Que viennent faire les AGF dans la jungle hospitalière ? « Si nous devons aller plus loin, ce savoir-faire sera précieux », dit Marianne Binst, directrice des filières de soins aux AGF. Au vu des expériences capitalisées ici et là, le monopole de la Sécu n'est pas encore menacé…
40, 50, 60 milliards… L'effet du « plan stratégique d'action » proposé le 30 mars dernier au conseil d'administration de la Caisse nationale d'assurance maladie par son directeur général, Gilles Johannet, aura été soigneusement ménagé.
C'est au final sur 62 milliards de francs d'économies à réaliser entre 1999 et 2002, dont la moitié dans les hôpitaux, que porte ce régime minceur.
Il a donné lieu à une passe d'armes entre Jean-Marie Spaeth, Georges Jollès, et Martine Aubry, à propos des dépenses hospitalières sous tutelle de l'État.

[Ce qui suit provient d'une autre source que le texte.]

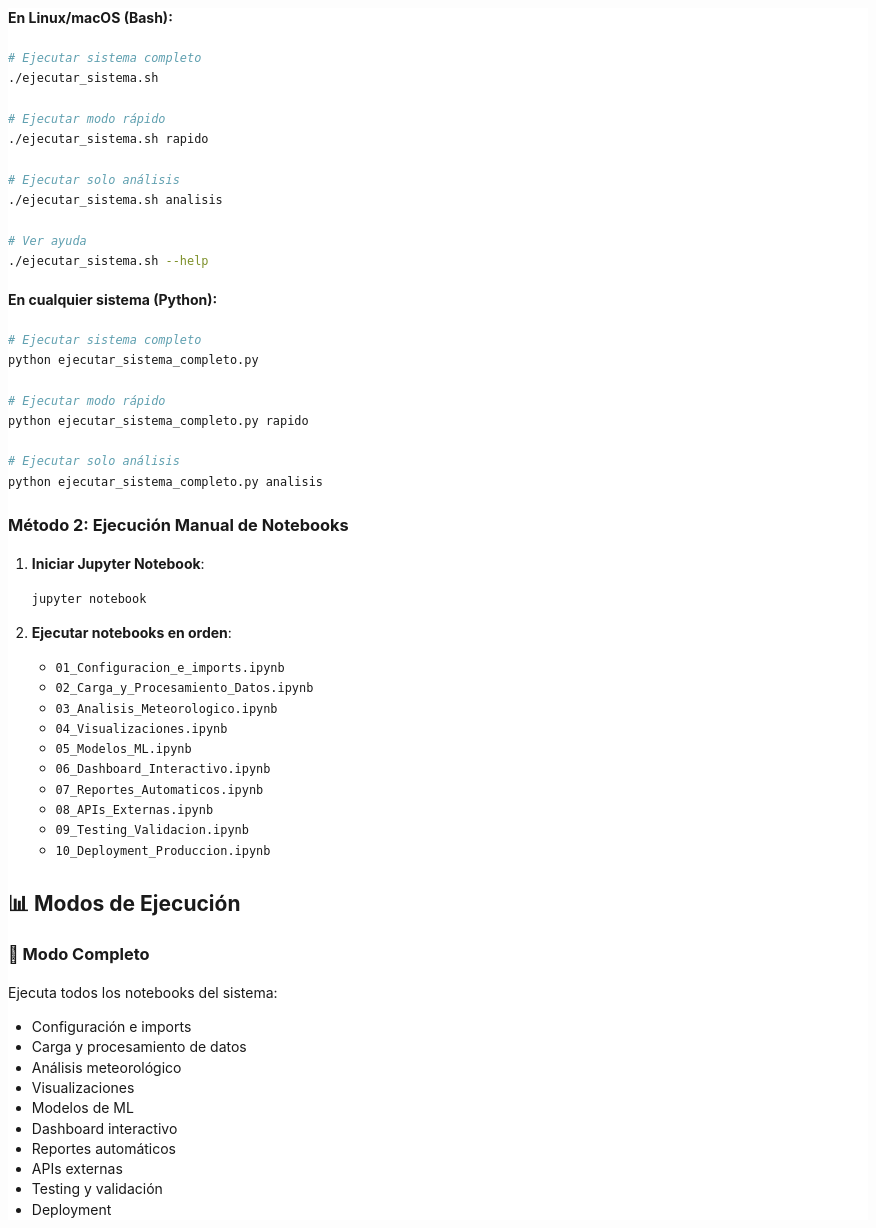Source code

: #### En Linux/macOS (Bash):
```bash
# Ejecutar sistema completo
./ejecutar_sistema.sh

# Ejecutar modo rápido
./ejecutar_sistema.sh rapido

# Ejecutar solo análisis
./ejecutar_sistema.sh analisis

# Ver ayuda
./ejecutar_sistema.sh --help
```

#### En cualquier sistema (Python):
```bash
# Ejecutar sistema completo
python ejecutar_sistema_completo.py

# Ejecutar modo rápido
python ejecutar_sistema_completo.py rapido

# Ejecutar solo análisis
python ejecutar_sistema_completo.py analisis
```

### Método 2: Ejecución Manual de Notebooks

1. **Iniciar Jupyter Notebook**:
   ```bash
   jupyter notebook
   ```

2. **Ejecutar notebooks en orden**:
   - `01_Configuracion_e_imports.ipynb`
   - `02_Carga_y_Procesamiento_Datos.ipynb`
   - `03_Analisis_Meteorologico.ipynb`
   - `04_Visualizaciones.ipynb`
   - `05_Modelos_ML.ipynb`
   - `06_Dashboard_Interactivo.ipynb`
   - `07_Reportes_Automaticos.ipynb`
   - `08_APIs_Externas.ipynb`
   - `09_Testing_Validacion.ipynb`
   - `10_Deployment_Produccion.ipynb`

## 📊 Modos de Ejecución

### 🎯 Modo Completo
Ejecuta todos los notebooks del sistema:
- Configuración e imports
- Carga y procesamiento de datos
- Análisis meteorológico
- Visualizaciones
- Modelos de ML
- Dashboard interactivo
- Reportes automáticos
- APIs externas
- Testing y validación
- Deployment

Mais ce n'est pas le seul obstacle qui se dresse devant cette énième tentative d'assainissement des comptes de l'assurance maladie.
D'abord, une large concertation va s'engager auprès de tous les acteurs de la santé. Et on peut imaginer que les discussions avec les syndicats de médecins ou les industries pharmaceutiques seront animées.
Ensuite, c'est à l'automne, lors du vote de la loi de financement de la Sécurité sociale, que l'on connaîtra, comme le rappelle le Medef, « le calendrier, l'ampleur et la vitesse » des économies. Autrement dit, l'heure de vérité pour le plan Johannet.